20. El Último Juicio

¡El Universo! Cuando el hombre hace uso de estas palabras, las dice, a menudo, sin pensar, sin formarse una idea de cómo en realidad es este Universo del que habla. Ahora, muchos que, al usar estas palabras, tratan de imaginarse algo concreto ven en espíritu innumerables cuerpos celestes de la más variada constitución y tamaño que, agrupados en sistemas solares, siguen su órbita en el cosmos. Tales personas están conscientes de que mientras más ganen en precisión y alcance los instrumentos, más astros nuevos se podrán ver. El hombre promedio se conforma entonces con la palabra «infinito», con lo cual planta en su interior el error de una falsa concepción.

El Universo no es infinito. Es la Creación, o sea, la obra del Creador. Esta obra, como cualquier otra, es cosa aparte de su creador y, como tal, finita.

=== SECCIÓN DE DATOS ===
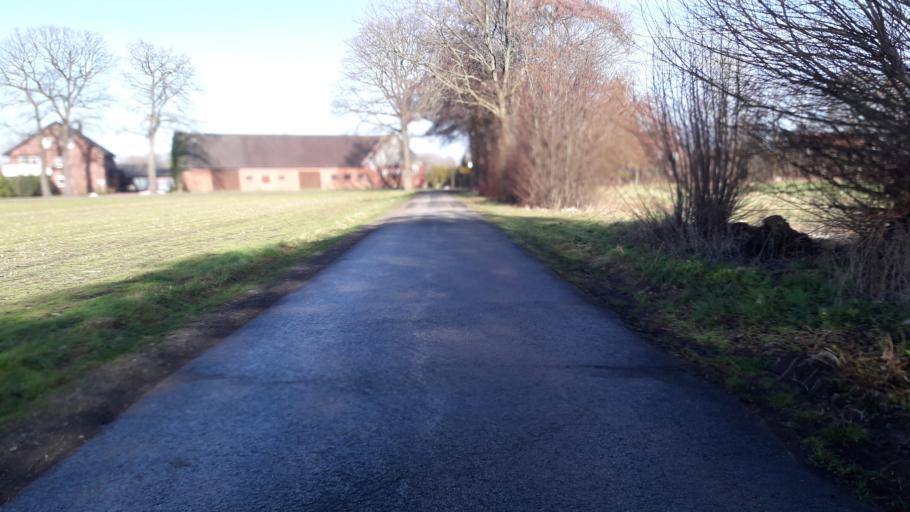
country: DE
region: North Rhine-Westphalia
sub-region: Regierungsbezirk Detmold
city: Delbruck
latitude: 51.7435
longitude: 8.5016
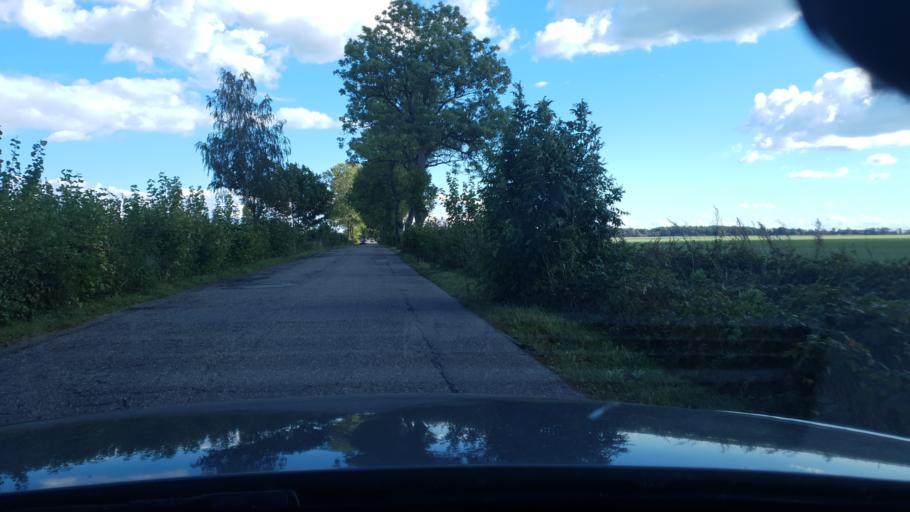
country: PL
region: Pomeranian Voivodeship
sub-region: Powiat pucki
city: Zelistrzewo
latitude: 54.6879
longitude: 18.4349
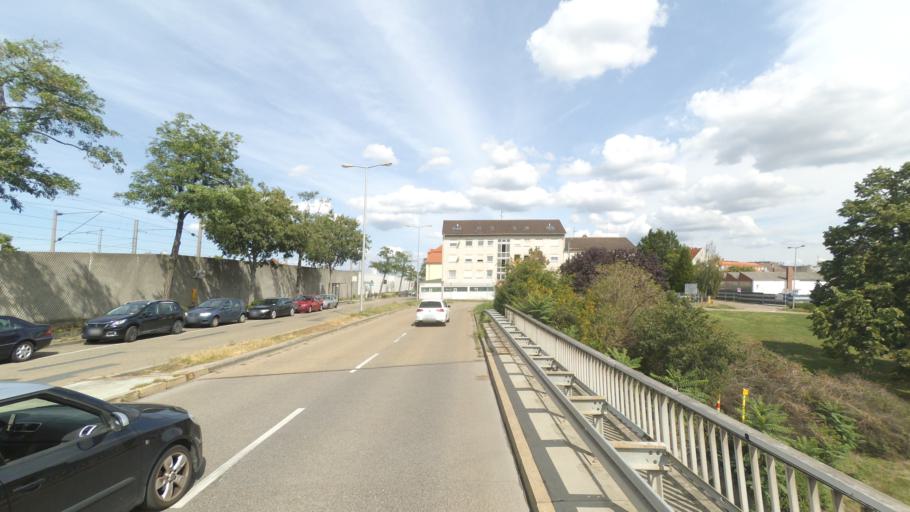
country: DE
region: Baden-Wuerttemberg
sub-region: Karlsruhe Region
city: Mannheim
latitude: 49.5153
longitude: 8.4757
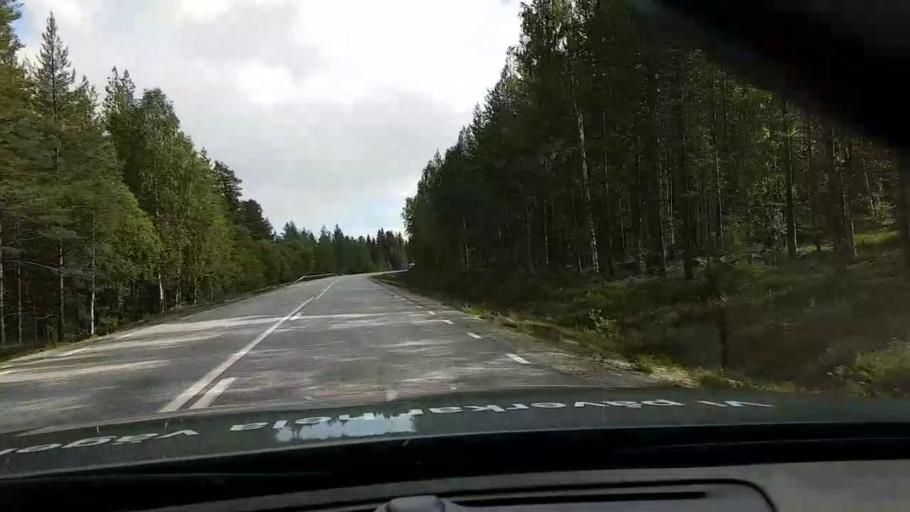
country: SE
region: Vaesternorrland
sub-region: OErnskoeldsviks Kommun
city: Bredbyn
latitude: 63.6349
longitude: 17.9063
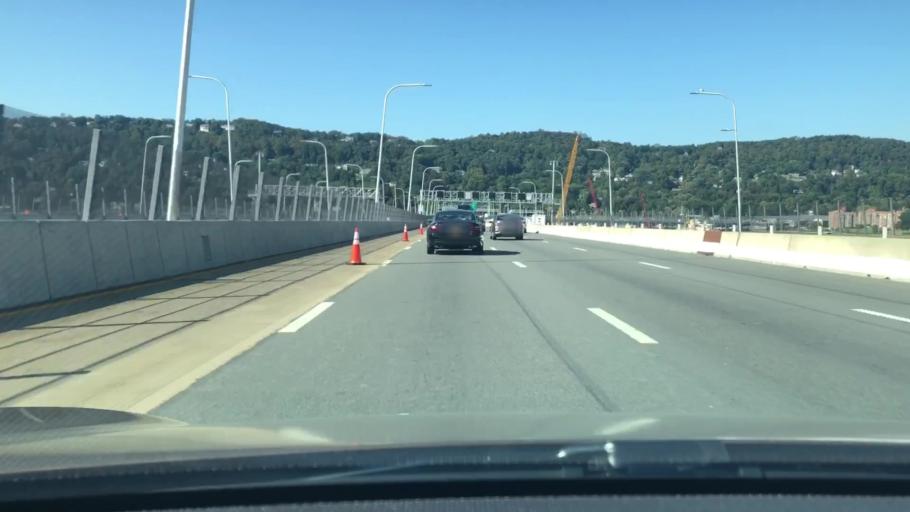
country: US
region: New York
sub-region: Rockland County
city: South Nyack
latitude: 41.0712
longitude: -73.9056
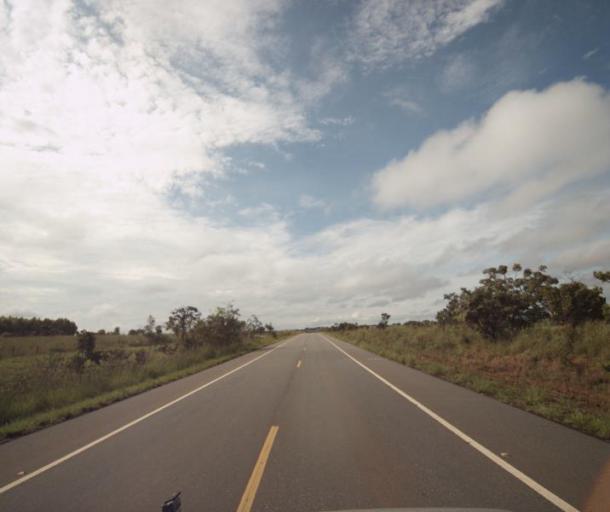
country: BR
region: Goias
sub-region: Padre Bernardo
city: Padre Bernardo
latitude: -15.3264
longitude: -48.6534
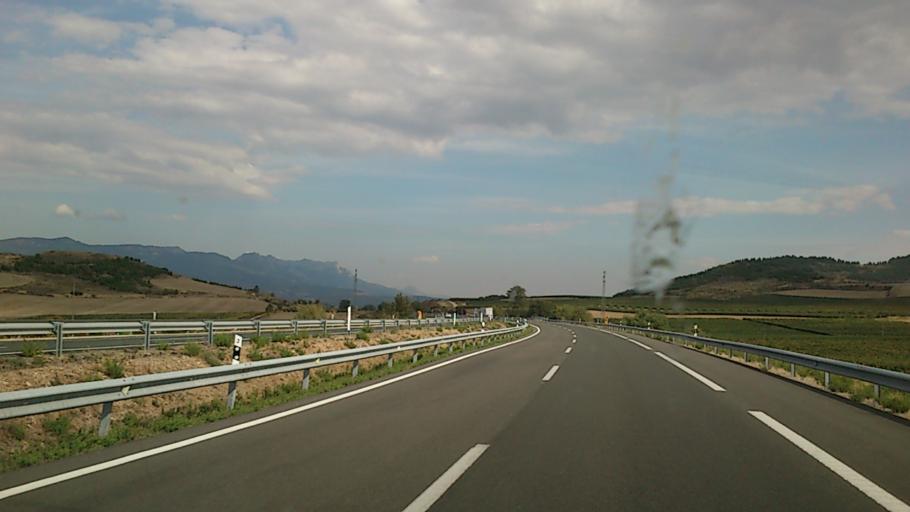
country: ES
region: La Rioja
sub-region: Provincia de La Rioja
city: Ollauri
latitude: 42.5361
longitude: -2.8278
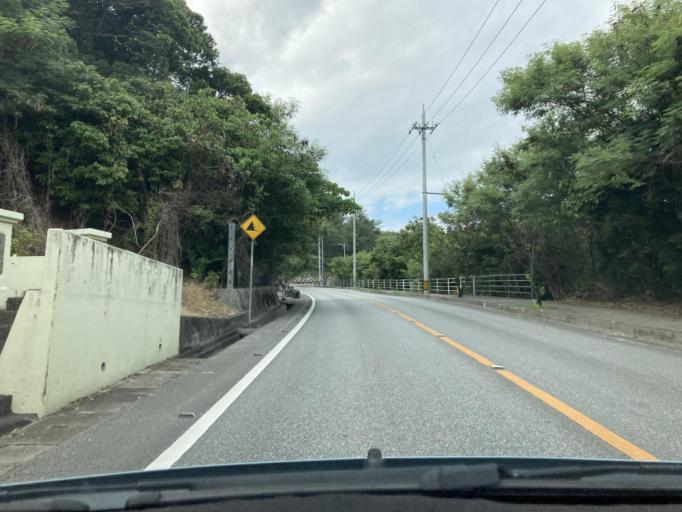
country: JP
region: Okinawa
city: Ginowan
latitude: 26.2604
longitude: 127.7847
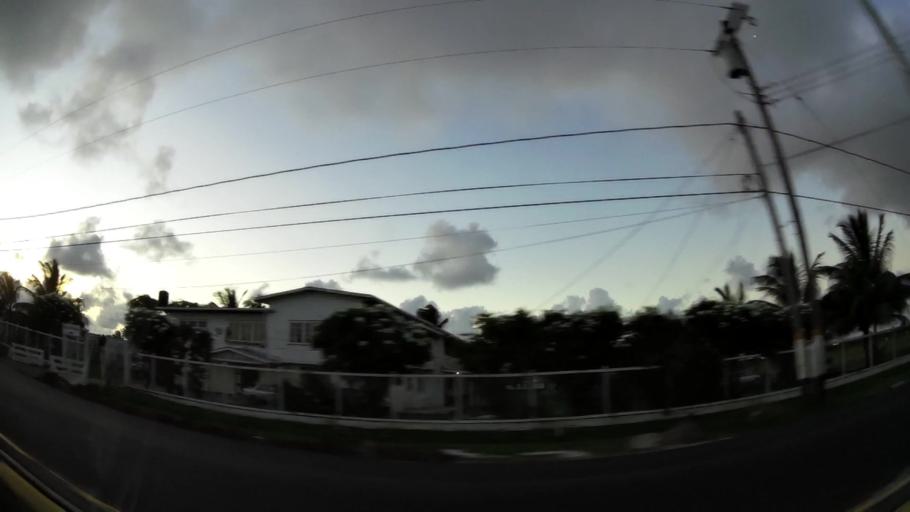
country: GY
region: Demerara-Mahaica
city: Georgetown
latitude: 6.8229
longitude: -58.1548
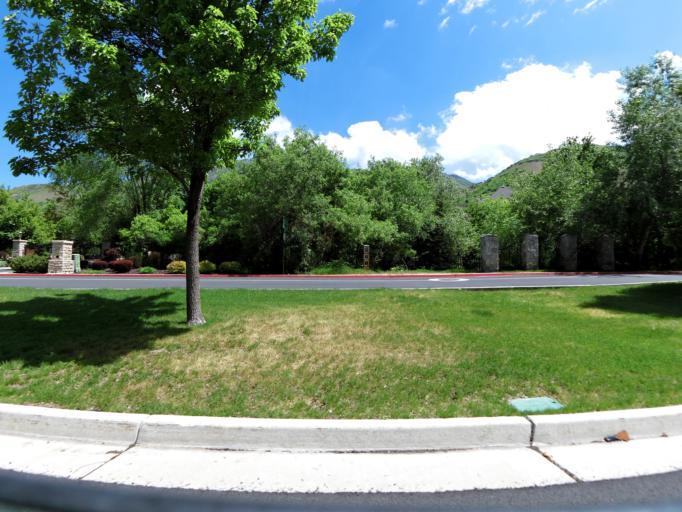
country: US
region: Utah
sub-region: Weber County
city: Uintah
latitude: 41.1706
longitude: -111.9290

=== CONSIGNA ===
Indica, por favor, si cada afirmación concuerda con el fragmento sobre el Universo, respondiendo sí o no y citando literalmente las palabras que lo deciden. (a) El Universo es infinito. (b) El hombre promedio se conforma con la palabra «infinito». (c) El Universo es la obra del Creador.

=== RESPUESTA COMPLETA ===
(a) No: "El Universo no es infinito."
(b) Sí: "El hombre promedio se conforma entonces con la palabra «infinito»"
(c) Sí: "Es la Creación, o sea, la obra del Creador."